Question

A supersonic jet travelling at Mach 3.00 at an altitude of 20000 m is directly over a person at time t = 0 as shown in Figure.
How long will it be before the person encounters the shock wave?

Answer 1

Hint: In the question there is a jet travelling at mach 3.00. a person is standing directly under the jet. The height from the observer to the jet is given to us. We need to find the time taken for the shock wave to reach the observer. We know the equation to find the shock angle and from the figure we can find the change in position of the jet. Using this we can derive for velocity and thus get the time taken.

Formula used:
Shock angle,
$\sin \theta =\dfrac{v}{{{v}_{s}}}$
Velocity,
${{v}_{s}}=\dfrac{dx}{dt}$

Complete answer:
In the question it is said that a supersonic jet is travelling at an altitude ‘h’ and h is given to us.
h = 20000
The mach number of the jet is given to us as 3.00
We know that the average speed of sound in air is 335 m/s.

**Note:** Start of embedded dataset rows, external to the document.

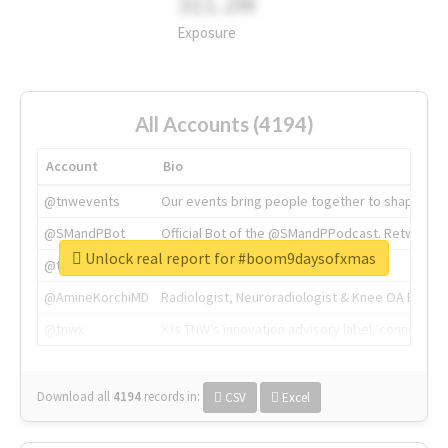
311.2M
Exposure
All Accounts (4194)
Account
Bio
@tnwevents
Our events bring people together to shape the 
@SMandPBot
Official Bot of the @SMandPPodcast. Retweeting 
Unlock real report for #boom9daysofxmas
@thenextweb
The heart of tech.
@AmineKorchiMD
Radiologist, Neuroradiologist & Knee OA Emboliz
@tnwx
X is TNW's innovation advisory label, connecti
Download all
4194
records
in:
CSV
Excel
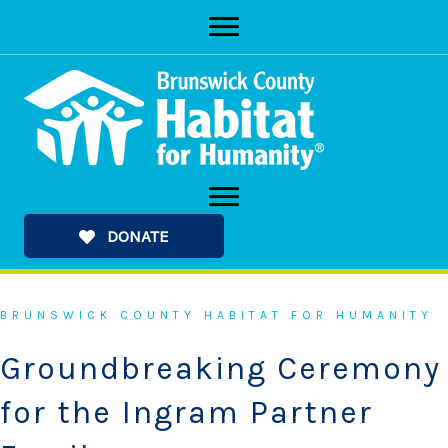
Skip
to
content
DONATE
BRUNSWICK COUNTY HABITAT FOR HUMANITY
Groundbreaking Ceremony
for the Ingram Partner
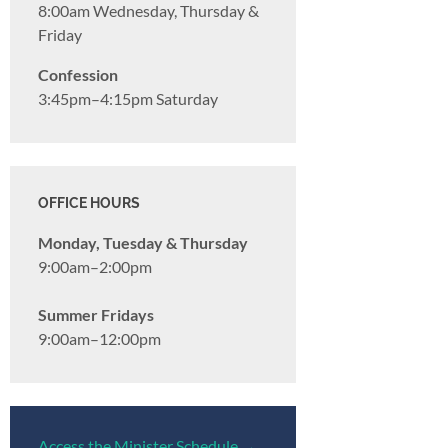
8:00am Wednesday, Thursday &
Friday
Confession
3:45pm–4:15pm Saturday
OFFICE HOURS
Monday, Tuesday & Thursday
9:00am–2:00pm
Summer Fridays
9:00am–12:00pm
Access the Minister Schedule →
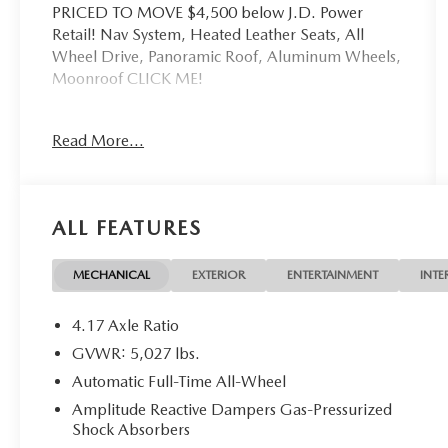
PRICED TO MOVE $4,500 below J.D. Power
Retail! Nav System, Heated Leather Seats, All
Wheel Drive, Panoramic Roof, Aluminum Wheels,
Moonroof CLICK ME!
KEY FEATURES INCLUDE
Read More...
Leather Seats, Navigation, Moonroof, Panoramic
Roof, All Wheel Drive Acura w/A-Spec Advance
Package with Apex Blue Pearl exterior and Orchid
interior features a 4 Cylinder Engine with 272 HP
ALL FEATURES
at 6500 RPM*. Non-Smoker vehicle
EXCELLENT VALUE
MECHANICAL
EXTERIOR
ENTERTAINMENT
INTE
Was $35,900. This RDX is priced $4,500 below
J.D. Power Retail.
4.17 Axle Ratio
GVWR: 5,027 lbs.
BUY WITH CONFIDENCE
Automatic Full-Time All-Wheel
Excellent Condition
Amplitude Reactive Dampers Gas-Pressurized
Shock Absorbers
WHY BUY FROM US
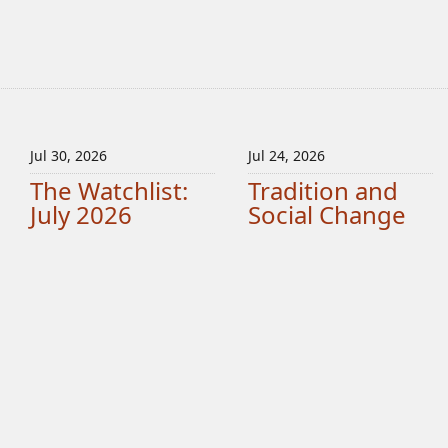
Jul 30, 2026
Jul 24, 2026
The Watchlist:
Tradition and
July 2026
Social Change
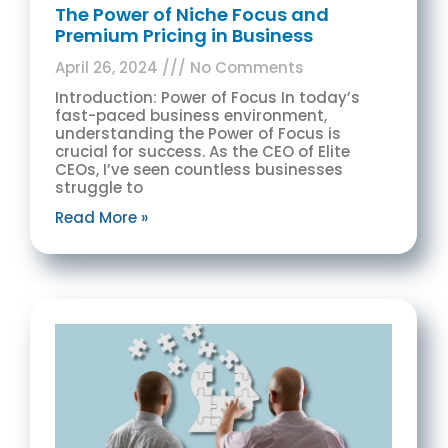
The Power of Niche Focus and
Premium Pricing in Business
April 26, 2024
No Comments
Introduction: Power of Focus In today’s
fast-paced business environment,
understanding the Power of Focus is
crucial for success. As the CEO of Elite
CEOs, I’ve seen countless businesses
struggle to
Read More »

In the figure the angle ‘$\theta $’ is the shock angle.
We know the equation for the shock angle,
$\sin \theta =\dfrac{v}{{{v}_{s}}}$, where ‘$v$’ is the velocity of the sound in air and ‘${{v}_{s}}$’ is velocity of the mach.300
We know that velocity of mach is the product of Mach number and velocity of sound in air, i.e. ${{v}_{s}}=3\times 335$
Therefore we get,
$\begin{align}
  & \sin \theta =\dfrac{335}{3\left( 335 \right)} \\
 & \sin \theta =\dfrac{1}{3} \\
\end{align}$
From this we get the shock angle as,
$\begin{align}
  & \theta ={{\sin }^{-1}}\left( \dfrac{1}{3} \right) \\
 & \theta ={{19.47}^{o}} \\
\end{align}$
From the figure we get tan of the angle ‘$\theta $’ as,
 $\tan \theta =\dfrac{h}{x}$, where ‘h’ is the altitude of the jet and ‘x’ is the distance that the jet moves.
We know the value of ‘$\theta $’ and ‘h’, hence we can find ‘x’ as,
$x=\dfrac{h}{\tan \theta }$
$\begin{align}
  & x=\dfrac{20000}{\tan \left( 19.47 \right)} \\
 & x=5.6572\times {{10}^{4}}m \\
\end{align}$
This is the change in position of the jet.
We need to find the taken by the observer to hear the sound.
We now know that velocity is the derivative of position with respect to time.
Therefore here we have,
${{v}_{s}}=\dfrac{dx}{dt}$
In this above equation we know the values of ${{v}_{s}}$ and ‘x’, hence we get time as,
$dt=\dfrac{5.6572\times {{10}^{4}}}{335\times 3}$
$dt=56.29\sec $
This is the time taken by the observer to hear the shock wave.

Note:
When a wave is propagating and the medium of propagation does not change, then there is no change in the velocity of the sound wave. But if there is a relative motion between the source and the observer, then the frequency of the wave will change accordingly. This phenomenon is called the Doppler Effect in sound.
While solving the question we take velocity as the derivative of position with respect to time. In this case the change in position is the value marked as ‘x’ in the figure.